[Start of LISTED ENTRIES]
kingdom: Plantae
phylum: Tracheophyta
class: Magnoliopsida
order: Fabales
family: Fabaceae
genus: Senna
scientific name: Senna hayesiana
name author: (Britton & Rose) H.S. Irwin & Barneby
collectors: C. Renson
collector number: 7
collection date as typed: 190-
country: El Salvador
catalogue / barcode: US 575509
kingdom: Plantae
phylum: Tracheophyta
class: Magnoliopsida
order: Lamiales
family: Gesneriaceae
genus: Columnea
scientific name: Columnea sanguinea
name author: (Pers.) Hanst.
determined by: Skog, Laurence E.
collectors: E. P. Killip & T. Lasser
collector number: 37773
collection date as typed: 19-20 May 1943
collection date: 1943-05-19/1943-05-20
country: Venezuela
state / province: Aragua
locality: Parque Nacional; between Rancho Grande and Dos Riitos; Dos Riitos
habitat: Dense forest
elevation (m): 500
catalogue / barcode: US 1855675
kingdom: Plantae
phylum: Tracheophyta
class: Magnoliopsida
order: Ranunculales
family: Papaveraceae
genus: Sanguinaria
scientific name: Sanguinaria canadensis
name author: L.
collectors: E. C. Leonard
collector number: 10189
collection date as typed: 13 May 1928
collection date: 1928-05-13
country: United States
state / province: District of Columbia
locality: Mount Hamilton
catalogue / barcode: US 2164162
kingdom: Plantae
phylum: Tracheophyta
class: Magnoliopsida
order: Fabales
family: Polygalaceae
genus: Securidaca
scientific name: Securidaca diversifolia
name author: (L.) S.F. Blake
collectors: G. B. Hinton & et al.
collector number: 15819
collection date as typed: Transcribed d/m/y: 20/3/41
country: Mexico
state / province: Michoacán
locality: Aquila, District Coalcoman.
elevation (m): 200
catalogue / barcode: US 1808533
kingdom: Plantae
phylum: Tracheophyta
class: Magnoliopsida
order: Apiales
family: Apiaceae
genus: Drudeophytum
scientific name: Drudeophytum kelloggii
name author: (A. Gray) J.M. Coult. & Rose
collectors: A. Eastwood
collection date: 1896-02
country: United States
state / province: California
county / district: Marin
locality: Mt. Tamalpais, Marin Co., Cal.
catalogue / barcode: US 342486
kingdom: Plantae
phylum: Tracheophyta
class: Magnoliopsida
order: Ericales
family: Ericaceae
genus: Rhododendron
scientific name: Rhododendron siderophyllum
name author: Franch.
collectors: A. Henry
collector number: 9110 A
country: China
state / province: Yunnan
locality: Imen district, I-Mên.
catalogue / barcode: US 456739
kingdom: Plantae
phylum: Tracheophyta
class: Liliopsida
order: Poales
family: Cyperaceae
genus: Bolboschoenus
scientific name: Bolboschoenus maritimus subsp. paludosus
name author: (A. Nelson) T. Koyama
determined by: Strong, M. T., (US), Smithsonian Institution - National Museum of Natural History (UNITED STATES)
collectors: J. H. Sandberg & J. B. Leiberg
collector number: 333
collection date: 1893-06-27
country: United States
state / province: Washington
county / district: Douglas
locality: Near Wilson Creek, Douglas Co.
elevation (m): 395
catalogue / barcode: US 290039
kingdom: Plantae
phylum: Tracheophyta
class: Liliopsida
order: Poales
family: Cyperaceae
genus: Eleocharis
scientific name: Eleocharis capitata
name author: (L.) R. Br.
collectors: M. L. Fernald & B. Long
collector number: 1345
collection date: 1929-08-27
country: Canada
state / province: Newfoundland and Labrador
[End of LISTED ENTRIES]
## PROBLEM
Rewrite all the rows above, replacing "state / province" with "region" wherever it appears and keeping everything else the same.

## SOLUTION TO THIS EXERCISE
kingdom: Plantae
phylum: Tracheophyta
class: Magnoliopsida
order: Fabales
family: Fabaceae
genus: Senna
scientific name: Senna hayesiana
name author: (Britton & Rose) H.S. Irwin & Barneby
collectors: C. Renson
collector number: 7
collection date as typed: 190-
country: El Salvador
catalogue / barcode: US 575509
kingdom: Plantae
phylum: Tracheophyta
class: Magnoliopsida
order: Lamiales
family: Gesneriaceae
genus: Columnea
scientific name: Columnea sanguinea
name author: (Pers.) Hanst.
determined by: Skog, Laurence E.
collectors: E. P. Killip & T. Lasser
collector number: 37773
collection date as typed: 19-20 May 1943
collection date: 1943-05-19/1943-05-20
country: Venezuela
region: Aragua
locality: Parque Nacional; between Rancho Grande and Dos Riitos; Dos Riitos
habitat: Dense forest
elevation (m): 500
catalogue / barcode: US 1855675
kingdom: Plantae
phylum: Tracheophyta
class: Magnoliopsida
order: Ranunculales
family: Papaveraceae
genus: Sanguinaria
scientific name: Sanguinaria canadensis
name author: L.
collectors: E. C. Leonard
collector number: 10189
collection date as typed: 13 May 1928
collection date: 1928-05-13
country: United States
region: District of Columbia
locality: Mount Hamilton
catalogue / barcode: US 2164162
kingdom: Plantae
phylum: Tracheophyta
class: Magnoliopsida
order: Fabales
family: Polygalaceae
genus: Securidaca
scientific name: Securidaca diversifolia
name author: (L.) S.F. Blake
collectors: G. B. Hinton & et al.
collector number: 15819
collection date as typed: Transcribed d/m/y: 20/3/41
country: Mexico
region: Michoacán
locality: Aquila, District Coalcoman.
elevation (m): 200
catalogue / barcode: US 1808533
kingdom: Plantae
phylum: Tracheophyta
class: Magnoliopsida
order: Apiales
family: Apiaceae
genus: Drudeophytum
scientific name: Drudeophytum kelloggii
name author: (A. Gray) J.M. Coult. & Rose
collectors: A. Eastwood
collection date: 1896-02
country: United States
region: California
county / district: Marin
locality: Mt. Tamalpais, Marin Co., Cal.
catalogue / barcode: US 342486
kingdom: Plantae
phylum: Tracheophyta
class: Magnoliopsida
order: Ericales
family: Ericaceae
genus: Rhododendron
scientific name: Rhododendron siderophyllum
name author: Franch.
collectors: A. Henry
collector number: 9110 A
country: China
region: Yunnan
locality: Imen district, I-Mên.
catalogue / barcode: US 456739
kingdom: Plantae
phylum: Tracheophyta
class: Liliopsida
order: Poales
family: Cyperaceae
genus: Bolboschoenus
scientific name: Bolboschoenus maritimus subsp. paludosus
name author: (A. Nelson) T. Koyama
determined by: Strong, M. T., (US), Smithsonian Institution - National Museum of Natural History (UNITED STATES)
collectors: J. H. Sandberg & J. B. Leiberg
collector number: 333
collection date: 1893-06-27
country: United States
region: Washington
county / district: Douglas
locality: Near Wilson Creek, Douglas Co.
elevation (m): 395
catalogue / barcode: US 290039
kingdom: Plantae
phylum: Tracheophyta
class: Liliopsida
order: Poales
family: Cyperaceae
genus: Eleocharis
scientific name: Eleocharis capitata
name author: (L.) R. Br.
collectors: M. L. Fernald & B. Long
collector number: 1345
collection date: 1929-08-27
country: Canada
region: Newfoundland and Labrador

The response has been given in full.